Lin-Manuel Miranda opens his eyes, releases his grip from the metro handle, and walks through the doors of the train car as they open onto the platform in New York City. Daydreaming is typical for the 38-year-old creator of Hamilton: An American Musical and In the Heights. From recording ballads on the metro to writing songs on his honeymoon, his mind is always at work, yearning to create something that will outlive him.
Through bold song writing and provocative Broadway productions, Miranda works to satiate this craving – a craving which in many cases finds roots in his early life as the child of hard-working, immigrant parents. It was a childhood of laughter and joy, of independence and creativity, and of growth and perspective.
As a child, Miranda remembers the long walks he and his sister made through the Hispanic projects close to their neighborhood on the Upper East side of Manhattan to campaign for their father. They would climb the stairs to the top of multi-story apartment buildings, knock on doors, and ask the tenants to vote Luis Miranda for Director of the Mayor’s Office for Hispanic Affairs.
Miranda also fondly remembers the day his dad won.
Upon the insistence of his father, nine-year-old Miranda and his older sister each took a turn standing at the podium, sharing their gratitude, and accepting the position as a victory not only for Luis Miranda but the entire family. It was then Miranda began to learn what it meant for the work of a single person to be the difference for the community as whole.
With his childhood as the backdrop, the initial inspiration for Hamilton came from reading the 800-plus page biography of Alexander Hamilton, written by Ron Chernow. Hamilton’s story, he realized, of ingenuity, tenacity, and intelligence, was all too familiar – it was the story of his own father.

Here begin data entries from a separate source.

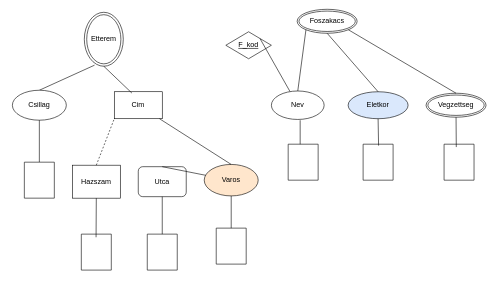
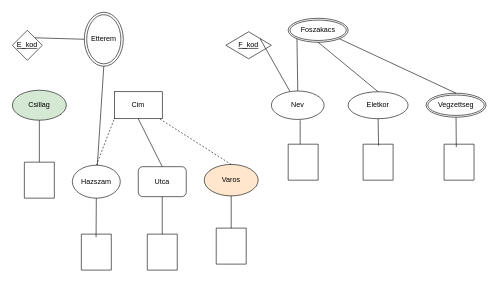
  <mxCell id="0" />
  <mxCell id="1" parent="0" />
  <mxCell id="2" value="Etterem" style="ellipse;shape=doubleEllipse;whiteSpace=wrap;html=1;" vertex="1" parent="1"><mxGeometry x="140" y="20" width="65" height="90" as="geometry" /></mxCell>
- <mxCell id="3" value="" style="endArrow=none;html=1;rounded=0;entryX=0.262;entryY=0.98;entryDx=0;entryDy=0;entryPerimeter=0;exitX=0.5;exitY=0;exitDx=0;exitDy=0;" edge="1" parent="1" source="4" target="2"><mxGeometry width="50" height="50" relative="1" as="geometry"><mxPoint x="330" y="170" as="sourcePoint" /><mxPoint x="410" y="240" as="targetPoint" /></mxGeometry></mxCell>
- <mxCell id="4" value="Csillag" style="ellipse;whiteSpace=wrap;html=1;" vertex="1" parent="1"><mxGeometry x="20" y="150" width="90" height="50" as="geometry" /></mxCell>
+ <mxCell id="4" value="Csillag" style="ellipse;whiteSpace=wrap;html=1;fillColor=#d5e8d4;" vertex="1" parent="1"><mxGeometry x="20" y="150" width="90" height="50" as="geometry" /></mxCell>
  <mxCell id="5" value="Cim" style="whiteSpace=wrap;html=1;rounded=0;" vertex="1" parent="1"><mxGeometry x="190" y="152.5" width="80" height="45" as="geometry" /></mxCell>
- <mxCell id="6" value="" style="endArrow=none;html=1;rounded=0;entryX=0.367;entryY=0.051;entryDx=0;entryDy=0;entryPerimeter=0;exitX=0.5;exitY=1;exitDx=0;exitDy=0;" edge="1" parent="1" source="2" target="5"><mxGeometry width="50" height="50" relative="1" as="geometry"><mxPoint x="360" y="290" as="sourcePoint" /><mxPoint x="410" y="240" as="targetPoint" /></mxGeometry></mxCell>
+ <mxCell id="6" value="" style="endArrow=none;html=1;rounded=0;exitX=0.5;exitY=1;exitDx=0;exitDy=0;" edge="1" parent="1" source="2" target="10"><mxGeometry width="50" height="50" relative="1" as="geometry"><mxPoint x="360" y="290" as="sourcePoint" /><mxPoint x="410" y="240" as="targetPoint" /></mxGeometry></mxCell>
  <mxCell id="7" value="Utca" style="whiteSpace=wrap;html=1;rounded=1;" vertex="1" parent="1"><mxGeometry x="230" y="277.5" width="80" height="50" as="geometry" /></mxCell>
  <mxCell id="8" value="Varos" style="ellipse;whiteSpace=wrap;html=1;fillColor=#ffe6cc;" vertex="1" parent="1"><mxGeometry x="340" y="273.75" width="90" height="52.5" as="geometry" /></mxCell>
- <mxCell id="9" value="" style="endArrow=none;html=1;rounded=0;exitX=0.5;exitY=0;exitDx=0;exitDy=0;" edge="1" parent="1" source="8" target="5"><mxGeometry width="50" height="50" relative="1" as="geometry"><mxPoint x="550" y="290" as="sourcePoint" /><mxPoint x="600" y="240" as="targetPoint" /></mxGeometry></mxCell>
- <mxCell id="10" value="Hazszam" style="whiteSpace=wrap;html=1;rounded=0;" vertex="1" parent="1"><mxGeometry x="120" y="275" width="80" height="55" as="geometry" /></mxCell>
+ <mxCell id="9" value="" style="endArrow=none;html=1;rounded=0;exitX=0.5;exitY=0;exitDx=0;exitDy=0;dashed=1;" edge="1" parent="1" source="8" target="5"><mxGeometry width="50" height="50" relative="1" as="geometry"><mxPoint x="550" y="290" as="sourcePoint" /><mxPoint x="600" y="240" as="targetPoint" /></mxGeometry></mxCell>
+ <mxCell id="10" value="Hazszam" style="ellipse;whiteSpace=wrap;html=1;" vertex="1" parent="1"><mxGeometry x="120" y="275" width="80" height="55" as="geometry" /></mxCell>
  <mxCell id="11" value="" style="endArrow=none;html=1;rounded=0;entryX=0;entryY=1;entryDx=0;entryDy=0;exitX=0.5;exitY=0;exitDx=0;exitDy=0;dashed=1;" edge="1" parent="1" source="10" target="5"><mxGeometry width="50" height="50" relative="1" as="geometry"><mxPoint x="550" y="290" as="sourcePoint" /><mxPoint x="600" y="240" as="targetPoint" /></mxGeometry></mxCell>
  <mxCell id="12" value="" style="endArrow=none;html=1;rounded=0;exitX=0.5;exitY=1;exitDx=0;exitDy=0;" edge="1" parent="1" source="4" target="13"><mxGeometry width="50" height="50" relative="1" as="geometry"><mxPoint x="550" y="290" as="sourcePoint" /><mxPoint x="250" y="280" as="targetPoint" /></mxGeometry></mxCell>
  <mxCell id="13" value="" style="verticalLabelPosition=bottom;verticalAlign=top;html=1;shape=mxgraph.basic.rect;fillColor2=none;strokeWidth=1;size=20;indent=5;" vertex="1" parent="1"><mxGeometry x="40" y="270" width="50" height="60" as="geometry" /></mxCell>
  <mxCell id="14" value="" style="verticalLabelPosition=bottom;verticalAlign=top;html=1;shape=mxgraph.basic.rect;fillColor2=none;strokeWidth=1;size=20;indent=5;" vertex="1" parent="1"><mxGeometry x="135" y="390" width="50" height="60" as="geometry" /></mxCell>
  <mxCell id="15" value="" style="verticalLabelPosition=bottom;verticalAlign=top;html=1;shape=mxgraph.basic.rect;fillColor2=none;strokeWidth=1;size=20;indent=5;" vertex="1" parent="1"><mxGeometry x="245" y="390" width="50" height="60" as="geometry" /></mxCell>
  <mxCell id="16" value="" style="verticalLabelPosition=bottom;verticalAlign=top;html=1;shape=mxgraph.basic.rect;fillColor2=none;strokeWidth=1;size=20;indent=5;" vertex="1" parent="1"><mxGeometry x="360" y="380" width="50" height="60" as="geometry" /></mxCell>
  <mxCell id="17" value="" style="endArrow=none;html=1;rounded=0;entryX=0.5;entryY=1;entryDx=0;entryDy=0;" edge="1" parent="1" source="16" target="8"><mxGeometry width="50" height="50" relative="1" as="geometry"><mxPoint x="550" y="290" as="sourcePoint" /><mxPoint x="600" y="240" as="targetPoint" /></mxGeometry></mxCell>
  <mxCell id="18" value="" style="endArrow=none;html=1;rounded=0;exitX=0.5;exitY=1;exitDx=0;exitDy=0;" edge="1" parent="1" source="7" target="15"><mxGeometry width="50" height="50" relative="1" as="geometry"><mxPoint x="550" y="290" as="sourcePoint" /><mxPoint x="600" y="240" as="targetPoint" /></mxGeometry></mxCell>
  <mxCell id="19" value="" style="endArrow=none;html=1;rounded=0;exitX=0.5;exitY=1;exitDx=0;exitDy=0;entryX=0.492;entryY=0.087;entryDx=0;entryDy=0;entryPerimeter=0;" edge="1" parent="1" source="10" target="14"><mxGeometry width="50" height="50" relative="1" as="geometry"><mxPoint x="360" y="370" as="sourcePoint" /><mxPoint x="600" y="240" as="targetPoint" /></mxGeometry></mxCell>
- <mxCell id="20" value="" style="endArrow=none;html=1;rounded=0;exitX=0.5;exitY=0;exitDx=0;exitDy=0;" edge="1" parent="1" source="7" target="8"><mxGeometry width="50" height="50" relative="1" as="geometry"><mxPoint x="370" y="290" as="sourcePoint" /><mxPoint x="420" y="240" as="targetPoint" /></mxGeometry></mxCell>
- <mxCell id="23" value="Foszakacs" style="ellipse;shape=doubleEllipse;margin=3;whiteSpace=wrap;html=1;align=center;" vertex="1" parent="1"><mxGeometry x="495" y="15" width="100" height="40" as="geometry" /></mxCell>
+ <mxCell id="20" value="" style="endArrow=none;html=1;rounded=0;entryX=0.5;entryY=1;entryDx=0;entryDy=0;exitX=0.5;exitY=0;exitDx=0;exitDy=0;" edge="1" parent="1" source="7" target="5"><mxGeometry width="50" height="50" relative="1" as="geometry"><mxPoint x="370" y="290" as="sourcePoint" /><mxPoint x="420" y="240" as="targetPoint" /></mxGeometry></mxCell>
+ <mxCell id="21" value="&lt;u&gt;E_kod&lt;/u&gt;" style="rhombus;whiteSpace=wrap;html=1;" vertex="1" parent="1"><mxGeometry x="20" y="50" width="50" height="50" as="geometry" /></mxCell>
+ <mxCell id="22" value="" style="endArrow=none;html=1;rounded=0;entryX=1;entryY=0;entryDx=0;entryDy=0;exitX=0;exitY=0.5;exitDx=0;exitDy=0;" edge="1" parent="1" source="2" target="21"><mxGeometry width="50" height="50" relative="1" as="geometry"><mxPoint x="370" y="290" as="sourcePoint" /><mxPoint x="420" y="240" as="targetPoint" /></mxGeometry></mxCell>
+ <mxCell id="23" value="Foszakacs" style="ellipse;shape=doubleEllipse;margin=3;whiteSpace=wrap;html=1;align=center;" vertex="1" parent="1"><mxGeometry x="480" y="30" width="100" height="40" as="geometry" /></mxCell>
  <mxCell id="24" value="&lt;u&gt;F_kod&lt;/u&gt;" style="rhombus;whiteSpace=wrap;html=1;" vertex="1" parent="1"><mxGeometry x="376" y="52.5" width="76" height="45" as="geometry" /></mxCell>
  <mxCell id="25" value="" style="endArrow=none;html=1;rounded=0;exitX=1;exitY=0;exitDx=0;exitDy=0;" edge="1" parent="1" source="24" target="26"><mxGeometry width="50" height="50" relative="1" as="geometry"><mxPoint x="370" y="290" as="sourcePoint" /><mxPoint x="420" y="240" as="targetPoint" /></mxGeometry></mxCell>
  <mxCell id="26" value="Nev" style="ellipse;whiteSpace=wrap;html=1;" vertex="1" parent="1"><mxGeometry x="452" y="151.25" width="88" height="47.5" as="geometry" /></mxCell>
- <mxCell id="27" value="Eletkor" style="ellipse;whiteSpace=wrap;html=1;fillColor=#dae8fc;" vertex="1" parent="1"><mxGeometry x="580" y="152.5" width="100" height="45" as="geometry" /></mxCell>
+ <mxCell id="27" value="Eletkor" style="ellipse;whiteSpace=wrap;html=1;" vertex="1" parent="1"><mxGeometry x="580" y="152.5" width="100" height="45" as="geometry" /></mxCell>
  <mxCell id="28" value="Vegzettseg" style="ellipse;shape=doubleEllipse;margin=3;whiteSpace=wrap;html=1;align=center;" vertex="1" parent="1"><mxGeometry x="710" y="155" width="100" height="40" as="geometry" /></mxCell>
  <mxCell id="29" value="" style="endArrow=none;html=1;rounded=0;entryX=0;entryY=1;entryDx=0;entryDy=0;exitX=0.5;exitY=0;exitDx=0;exitDy=0;" edge="1" parent="1" source="26" target="23"><mxGeometry width="50" height="50" relative="1" as="geometry"><mxPoint x="370" y="290" as="sourcePoint" /><mxPoint x="420" y="240" as="targetPoint" /></mxGeometry></mxCell>
  <mxCell id="30" value="" style="endArrow=none;html=1;rounded=0;entryX=0.5;entryY=1;entryDx=0;entryDy=0;exitX=0.5;exitY=0;exitDx=0;exitDy=0;" edge="1" parent="1" source="27" target="23"><mxGeometry width="50" height="50" relative="1" as="geometry"><mxPoint x="370" y="290" as="sourcePoint" /><mxPoint x="420" y="240" as="targetPoint" /></mxGeometry></mxCell>
  <mxCell id="31" value="" style="endArrow=none;html=1;rounded=0;entryX=1;entryY=1;entryDx=0;entryDy=0;exitX=0.5;exitY=0;exitDx=0;exitDy=0;" edge="1" parent="1" source="28" target="23"><mxGeometry width="50" height="50" relative="1" as="geometry"><mxPoint x="370" y="290" as="sourcePoint" /><mxPoint x="420" y="240" as="targetPoint" /></mxGeometry></mxCell>
  <mxCell id="32" value="" style="endArrow=none;html=1;rounded=0;" edge="1" parent="1"><mxGeometry width="50" height="50" relative="1" as="geometry"><mxPoint x="500" y="250" as="sourcePoint" /><mxPoint x="500" y="200" as="targetPoint" /></mxGeometry></mxCell>
  <mxCell id="33" value="" style="verticalLabelPosition=bottom;verticalAlign=top;html=1;shape=mxgraph.basic.rect;fillColor2=none;strokeWidth=1;size=20;indent=5;" vertex="1" parent="1"><mxGeometry x="480" y="240" width="50" height="60" as="geometry" /></mxCell>
  <mxCell id="34" value="" style="verticalLabelPosition=bottom;verticalAlign=top;html=1;shape=mxgraph.basic.rect;fillColor2=none;strokeWidth=1;size=20;indent=5;" vertex="1" parent="1"><mxGeometry x="605" y="240" width="50" height="60" as="geometry" /></mxCell>
  <mxCell id="35" value="" style="endArrow=none;html=1;rounded=0;entryX=0.5;entryY=1;entryDx=0;entryDy=0;exitX=0.516;exitY=0.04;exitDx=0;exitDy=0;exitPerimeter=0;" edge="1" parent="1" source="34" target="27"><mxGeometry width="50" height="50" relative="1" as="geometry"><mxPoint x="370" y="320" as="sourcePoint" /><mxPoint x="420" y="270" as="targetPoint" /></mxGeometry></mxCell>
  <mxCell id="36" value="" style="verticalLabelPosition=bottom;verticalAlign=top;html=1;shape=mxgraph.basic.rect;fillColor2=none;strokeWidth=1;size=20;indent=5;" vertex="1" parent="1"><mxGeometry x="740" y="240" width="50" height="60" as="geometry" /></mxCell>
  <mxCell id="37" value="" style="endArrow=none;html=1;rounded=0;entryX=0.5;entryY=1;entryDx=0;entryDy=0;exitX=0.408;exitY=0.08;exitDx=0;exitDy=0;exitPerimeter=0;" edge="1" parent="1" source="36" target="28"><mxGeometry width="50" height="50" relative="1" as="geometry"><mxPoint x="370" y="320" as="sourcePoint" /><mxPoint x="420" y="270" as="targetPoint" /></mxGeometry></mxCell>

In 1974, at the age of 19, Luis had just graduated from the University of Puerto Rico when he received a scholarship to attend graduate school at New York University to study psychology. After a few years in the city, he met his future wife Luz, and together the pair pursued activism by attending protests for fellow Puerto Ricans to running for office to better serve their community. As parents, they ensured their children were immersed in this lifestyle, always taking them along and teaching them the importance of creating a better world for the next generation.
As Miranda made the connection between his father and Hamilton, he began to write what would become the Broadway musical. His writing produced the first song of the production, “Alexander Hamilton,” a rap-style summary of the first 40 pages of Chernow’s book, which he would later perform at the White House for President Obama. By combining historically-based lyrics, traditional Broadway style, and hip-hop beats, Miranda captured what he believed to be the quintessence of Hamilton himself.
His choice in using hip-hop wasn’t just stylistic, but what Miranda believed to be the best form to depict the passion of the moment during the American Revolution. It’s “the language of youth and energy and of rebellion,” he said to Chernow (who went on to become Miranda’s historical advisor). He believed it was the language of a marginalized people and the genre that allows for densely packed musical numbers, allowing the show to cover considerable historical ground when depicting a complicated era in history.
After his first song received a wildly positive response, he began writing another and then brought in former collaborators, directors, and writers to help make The Hamilton Mixtape (the show’s off-Broadway name) a reality. After months of hard work, the show premiered at the Public Theater in February 2015. Then, only six months later, the production relocated to its new home, the Richard Rogers Theatre, on Broadway. Now, three years after it’s debut, the musical has earned a record-setting 16 Tony nominations (winning 11), a Grammy for Best Musical Theater Album, and a Pulitzer Prize for Drama.
Like his own father and the American founding fathers, Miranda had no idea what the future held – he simply yearned to create something that would last.
In one of the musical’s most famous lines, written by Miranda, Hamilton addresses this idea of a person’s work existing for a purpose greater than what can be packed into a single lifetime. In the song, “The World Was Wide Enough,” Hamilton shares his final thoughts before being killed in a duel by his longtime rival and friend, Aaron Burr. In this song, Miranda captures the imaginations of all of human kind:
Burr, my first friend, my enemy
Maybe the last face I ever see
If I throw away my shot, is this how you’ll remember me?
What if this bullet is my legacy?
Legacy, what is a legacy?
It’s planting seeds in a garden you never get to see
I wrote some notes at the beginning of a song someone will sing for me
America, you great unfinished symphony, you sent for me
You let me make a difference, a place where even orphan immigrants
Can leave their fingerprints and rise up
We all desire to matter and for our work to have significance that will outlive our time on the earth. At the Institute, we want the same. We work daily in the hope that our efforts to decimate trafficking will leave a legacy of freedom. We push the limits of what seems possible, encouraging others to join in the effort. We press on, aspiring to plant seeds in a garden that will produce freedom, liberty, and justice for all.